Sıcaklarla sınandığımız bu günlerde klimasız, doğal bir şekilde serinlemenin arayışı ve özlemi içerisindeyiz. Deniz harareti almaz oldu ve bize yine yollara düştük. İstikamet tabii ki Manavgat
Gittiğimiz yer cazibe merkezlerinden biri değil, yerel halk dışında bilinen bir yer değil, bizi de yıllar önce Manavgatlı bir arkadaşımız götürmüştü.

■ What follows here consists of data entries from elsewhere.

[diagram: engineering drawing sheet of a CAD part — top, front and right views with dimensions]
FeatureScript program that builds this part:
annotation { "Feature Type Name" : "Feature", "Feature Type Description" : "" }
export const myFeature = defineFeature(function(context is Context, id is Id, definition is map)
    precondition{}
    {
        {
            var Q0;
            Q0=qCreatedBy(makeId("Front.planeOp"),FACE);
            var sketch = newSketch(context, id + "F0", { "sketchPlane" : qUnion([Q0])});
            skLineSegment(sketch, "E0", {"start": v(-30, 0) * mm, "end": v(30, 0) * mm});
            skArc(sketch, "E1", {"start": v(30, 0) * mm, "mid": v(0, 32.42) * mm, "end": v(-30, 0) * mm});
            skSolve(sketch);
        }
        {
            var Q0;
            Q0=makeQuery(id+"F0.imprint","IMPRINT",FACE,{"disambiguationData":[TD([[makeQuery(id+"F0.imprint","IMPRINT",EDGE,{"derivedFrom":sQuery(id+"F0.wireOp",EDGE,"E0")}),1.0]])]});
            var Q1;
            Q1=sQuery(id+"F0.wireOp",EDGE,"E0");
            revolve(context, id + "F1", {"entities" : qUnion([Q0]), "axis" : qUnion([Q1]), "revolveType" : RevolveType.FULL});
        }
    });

Araçlarla ırmağın kenarına kadar gidiliyor. Irmak sol taraftan gümbür gümbür akarken sağ tarafta geniş bir düzlükte büyük bir göl oluşturmuş. Irmağın bir tarafı ormanlık, bizim oturduğumuz alan tamamen açık alandı. Tarplarımızı gerip sandalyelerimizi soğuk suyun içine attık. Soğuk su resmen klima etkisi yaratıyor. Buzluk bile götürmedik, bütün eşyalarımızı suya gömdük. Suyun soğukluğu her şeyi soğutmaya yetiyor.
Evet sıcaktan kaçmıştık ama burayı tercih etmemizin en büyük sebeplerinden birisi de kano yapmaktı. Şartlar kano yapmaya oldukça müsait, Kanolarımıza atlayıp keşif turuna çıktık. Minik, sizi yormayan akıntının tersine kürek çekip harika bir kanyona giriş yaptık. Otomatikman sıcaklık da üç-beş derece daha düştü. Kanyon bir süre sonra daralmaya başladı ve akıntı artmaya başladığında doğanın bize tanıdığı sınır buraya kadarmış deyip geri döndük.
Şehirde sıcaklar bizi resmen bitirmişti. Günlerdir ne doğru dürüst uyku uyuyabilmiş ne de dinlenebilmiştik. Burada vücutlarımız biraz soğuyunca kendimize geldik. Bütün gün zamanın nasıl geçtiğini anlamadık bile.
Sabah ilk kurulduğumuzda ekipler gelip yangınlara karşı uyarılarda bulundu. Hepi topu 10 aile falan vardı. Sonuçta kısa bir zaman önce bu topraklar büyük bir felaket yaşadı ve tekrarlanmaması için de ekipler alarmda. Ekipler boş arazide mangal yakılabileceğini ama ırmağın karşısındaki ormanlık alanda kesinlikle mangal yakılmayacağını söyledikleri halde bizim insanımızın derdi ne ise orası gölge alan diye gidip gidip ormanda mangal yakmaya çalıştılar. Gün boyu ekipler 5-6 kez uğrayıp ormanı mangalcılardan temizledi.
Dönüşte alandan ayrılıp ana yola çıktığımızda ise başka bir sorunla karşılaştık. Piknikçiler ırmağın kenarında çöplerini bırakmamış ama oradan ayrılır ayrılmaz anayola çıktıkları an çöplerden kurtulmuşlar, yol kenarlarını çöplüğe çevirmişler.
Bu konularda artık söyleyecek söz bulamıyorum. Bütün ormanları yakıp iyi güzel her şeyi katletmeden insanların duracağı yok gibi. İnsanların bu sorumsuzluğu yüzünden yakında her yere girişleri yasaklayacaklar ve sonuna kadar da haklılar.
Gittiğimiz yer cennetten bir köşe ve öyle kalmasını istediğim için bu tarz yerlerin adres bilgilerini kimseyle paylaşmama kararı aldım.